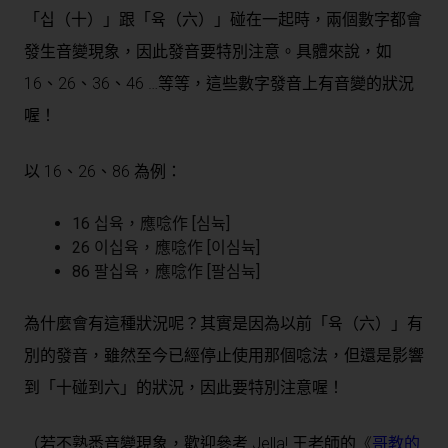
「십（十）」跟「육（六）」碰在一起時，兩個數字都會
發生音變現象，因此發音要特別注意。具體來說，如
16、26、36、46 …等等，這些數字發音上有音變的狀況
喔！
以 16、26、86 為例：
16 십육，應唸作 [심뉵]
26 이십육，應唸作 [이심뉵]
86 팔십육，應唸作 [팔심뉵]
為什麼會有這種狀況呢？其實是因為以前「육（六）」有
別的發音，雖然至今已經停止使用那個唸法，但還是影響
到「十碰到六」的狀況，因此要特別注意喔！
（若不熟悉音變現象，歡迎參考 Jella! 王老師的
《
哥教的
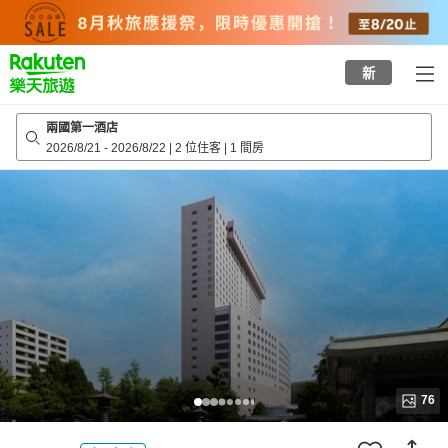
to
top
page
新
兩國第一酒店
2026/8/21
-
2026/8/22
|
2 位住客
|
1 間房
76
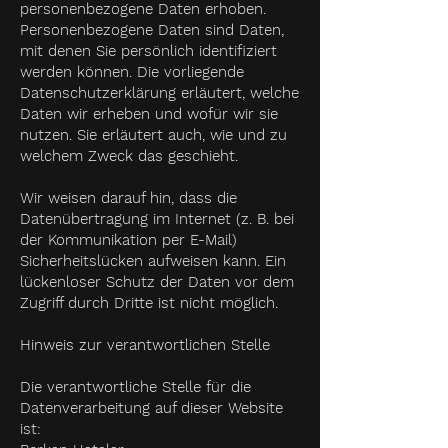
personenbezogene Daten erhoben.
Personenbezogene Daten sind Daten,
mit denen Sie persönlich identifiziert
werden können. Die vorliegende
Datenschutzerklärung erläutert, welche
Daten wir erheben und wofür wir sie
nutzen. Sie erläutert auch, wie und zu
welchem Zweck das geschieht.
Wir weisen darauf hin, dass die
Datenübertragung im Internet (z. B. bei
der Kommunikation per E-Mail)
Sicherheitslücken aufweisen kann. Ein
lückenloser Schutz der Daten vor dem
Zugriff durch Dritte ist nicht möglich.
Hinweis zur verantwortlichen Stelle
Die verantwortliche Stelle für die
Datenverarbeitung auf dieser Website
ist:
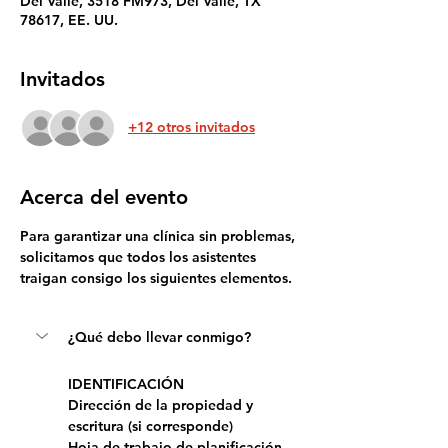
Del Valle, 3518 FM973, Del Valle, TX
78617, EE. UU.
Invitados
+12 otros invitados
Acerca del evento
Para garantizar una clínica sin problemas, 
solicitamos que todos los asistentes 
traigan consigo los siguientes elementos.
¿Qué debo llevar conmigo?
IDENTIFICACIÓN
Dirección de la propiedad y 
escritura (si corresponde)
Hoja de trabajo de planificación 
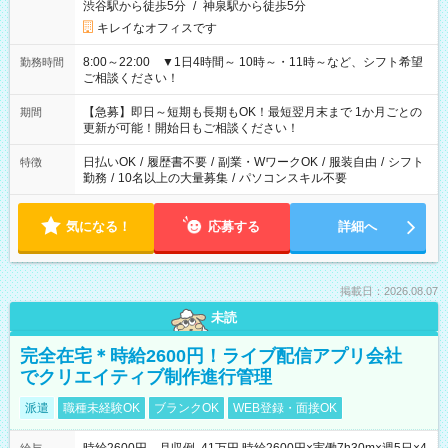
渋谷駅から徒歩5分
/
神泉駅から徒歩5分
キレイなオフィスです
8:00～22:00 ▼1日4時間～ 10時～・11時～など、シフト希望
勤務時間
ご相談ください！
【急募】即日～短期も長期もOK！最短翌月末まで 1か月ごとの
期間
更新が可能！開始日もご相談ください！
日払いOK
/
履歴書不要
/
副業・WワークOK
/
服装自由
/
シフト
特徴
勤務
/
10名以上の大量募集
/
パソコンスキル不要
気になる！
応募する
詳細へ
掲載日：2026.08.07
未読
完全在宅＊時給2600円！ライブ配信アプリ会社
でクリエイティブ制作進行管理
派遣
職種未経験OK
ブランクOK
WEB登録・面接OK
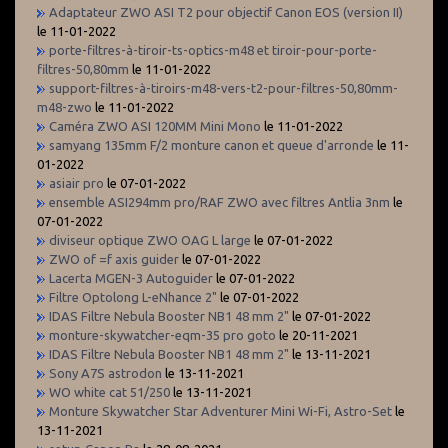
Adaptateur ZWO ASI T2 pour objectif Canon EOS (version II)
le 11-01-2022
porte-filtres-à-tiroir-ts-optics-m48 et tiroir-pour-porte-
filtres-50,80mm
le 11-01-2022
support-filtres-à-tiroirs-m48-vers-t2-pour-filtres-50,80mm-
m48-zwo
le 11-01-2022
Caméra ZWO ASI 120MM Mini Mono
le 11-01-2022
samyang 135mm F/2 monture canon et queue d'arronde
le 11-
01-2022
asiair pro
le 07-01-2022
ensemble ASI294mm pro/RAF ZWO avec filtres Antlia 3nm
le
07-01-2022
diviseur optique ZWO OAG L large
le 07-01-2022
ZWO of =f axis guider
le 07-01-2022
Lacerta MGEN-3 Autoguider
le 07-01-2022
Filtre Optolong L-eNhance 2"
le 07-01-2022
IDAS Filtre Nebula Booster NB1 48 mm 2"
le 07-01-2022
monture-skywatcher-eqm-35 pro goto
le 20-11-2021
IDAS Filtre Nebula Booster NB1 48 mm 2"
le 13-11-2021
Sony A7S astrodon
le 13-11-2021
WO white cat 51/250
le 13-11-2021
Monture Skywatcher Star Adventurer Mini Wi-Fi, Astro-Set
le
13-11-2021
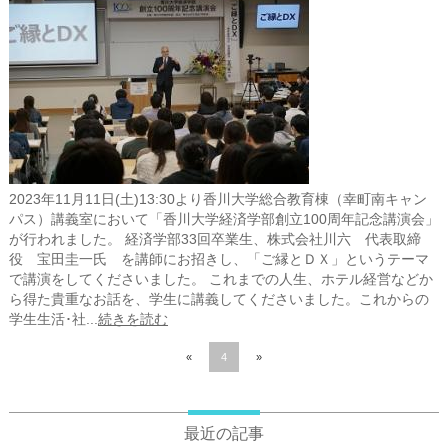
2023年11月11日(土)13:30より香川大学総合教育棟（幸町南キャン
パス）講義室において「香川大学経済学部創立100周年記念講演会」
が行われました。 経済学部33回卒業生、株式会社川六 代表取締
役 宝田圭一氏 を講師にお招きし、「ご縁とＤＸ」というテーマ
で講演をしてくださいました。 これまでの人生、ホテル経営などか
ら得た貴重なお話を、学生に講義してくださいました。これからの
学生生活･社...
続きを読む
«
4
»
最近の記事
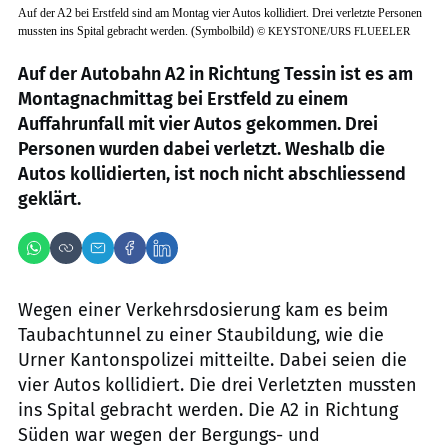
Auf der A2 bei Erstfeld sind am Montag vier Autos kollidiert. Drei verletzte Personen
mussten ins Spital gebracht werden. (Symbolbild)
©
KEYSTONE/URS FLUEELER
Auf der Autobahn A2 in Richtung Tessin ist es am
Montagnachmittag bei Erstfeld zu einem
Auffahrunfall mit vier Autos gekommen. Drei
Personen wurden dabei verletzt. Weshalb die
Autos kollidierten, ist noch nicht abschliessend
geklärt.
Wegen einer Verkehrsdosierung kam es beim
Taubachtunnel zu einer Staubildung, wie die
Urner Kantonspolizei mitteilte. Dabei seien die
vier Autos kollidiert. Die drei Verletzten mussten
ins Spital gebracht werden. Die A2 in Richtung
Süden war wegen der Bergungs- und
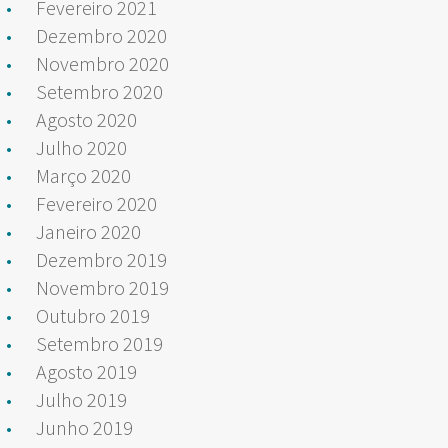
Fevereiro 2021
Dezembro 2020
Novembro 2020
Setembro 2020
Agosto 2020
Julho 2020
Março 2020
Fevereiro 2020
Janeiro 2020
Dezembro 2019
Novembro 2019
Outubro 2019
Setembro 2019
Agosto 2019
Julho 2019
Junho 2019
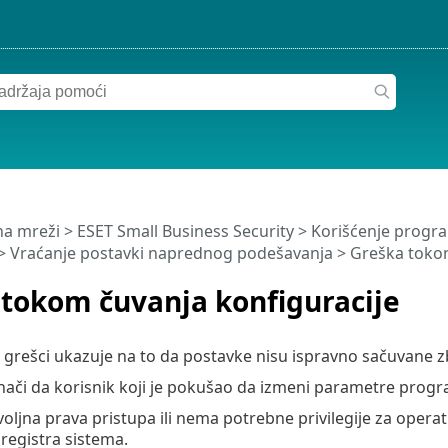
a mreži
>
ESET Small Business Security
>
Korišćenje progra
> Vraćanje postavki naprednog podešavanja > Greška tokom
 tokom čuvanja konfiguracije
grešci ukazuje na to da postavke nisu ispravno sačuvane z
ači da korisnik koji je pokušao da izmeni parametre prog
ljna prava pristupa ili nema potrebne privilegije za oper
registra sistema.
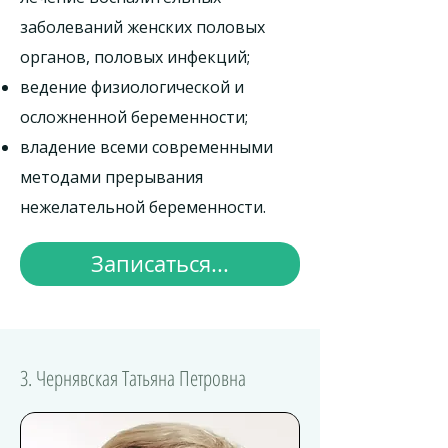
заболеваний женских половых
органов, половых инфекций;
ведение физиологической и
осложненной беременности;
владение всеми современными
методами прерывания
нежелательной беременности.
Записаться...
3. Чернявская Татьяна Петровна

◆ Problem requirements: Return exactly the part of the listing above that opens with the line containing "86 팔십육，應唸作 [팔심뉵]" and closes with the line containing "Para garantizar una". Pictures stay out.

◆ Output for this task:
86 팔십육，應唸作 [팔심뉵]
為什麼會有這種狀況呢？其實是因為以前「육（六）」有
別的發音，雖然至今已經停止使用那個唸法，但還是影響
到「十碰到六」的狀況，因此要特別注意喔！
（若不熟悉音變現象，歡迎參考 Jella! 王老師的
《
哥教的
to
top
page
新
兩國第一酒店
2026/8/21
-
2026/8/22
|
2 位住客
|
1 間房
76
personenbezogene Daten erhoben.
Personenbezogene Daten sind Daten,
mit denen Sie persönlich identifiziert
werden können. Die vorliegende
Datenschutzerklärung erläutert, welche
Daten wir erheben und wofür wir sie
nutzen. Sie erläutert auch, wie und zu
welchem Zweck das geschieht.
Wir weisen darauf hin, dass die
Datenübertragung im Internet (z. B. bei
der Kommunikation per E-Mail)
Sicherheitslücken aufweisen kann. Ein
lückenloser Schutz der Daten vor dem
Zugriff durch Dritte ist nicht möglich.
Hinweis zur verantwortlichen Stelle
Die verantwortliche Stelle für die
Datenverarbeitung auf dieser Website
ist:
Del Valle, 3518 FM973, Del Valle, TX
78617, EE. UU.
Invitados
+12 otros invitados
Acerca del evento
Para garantizar una clínica sin problemas, 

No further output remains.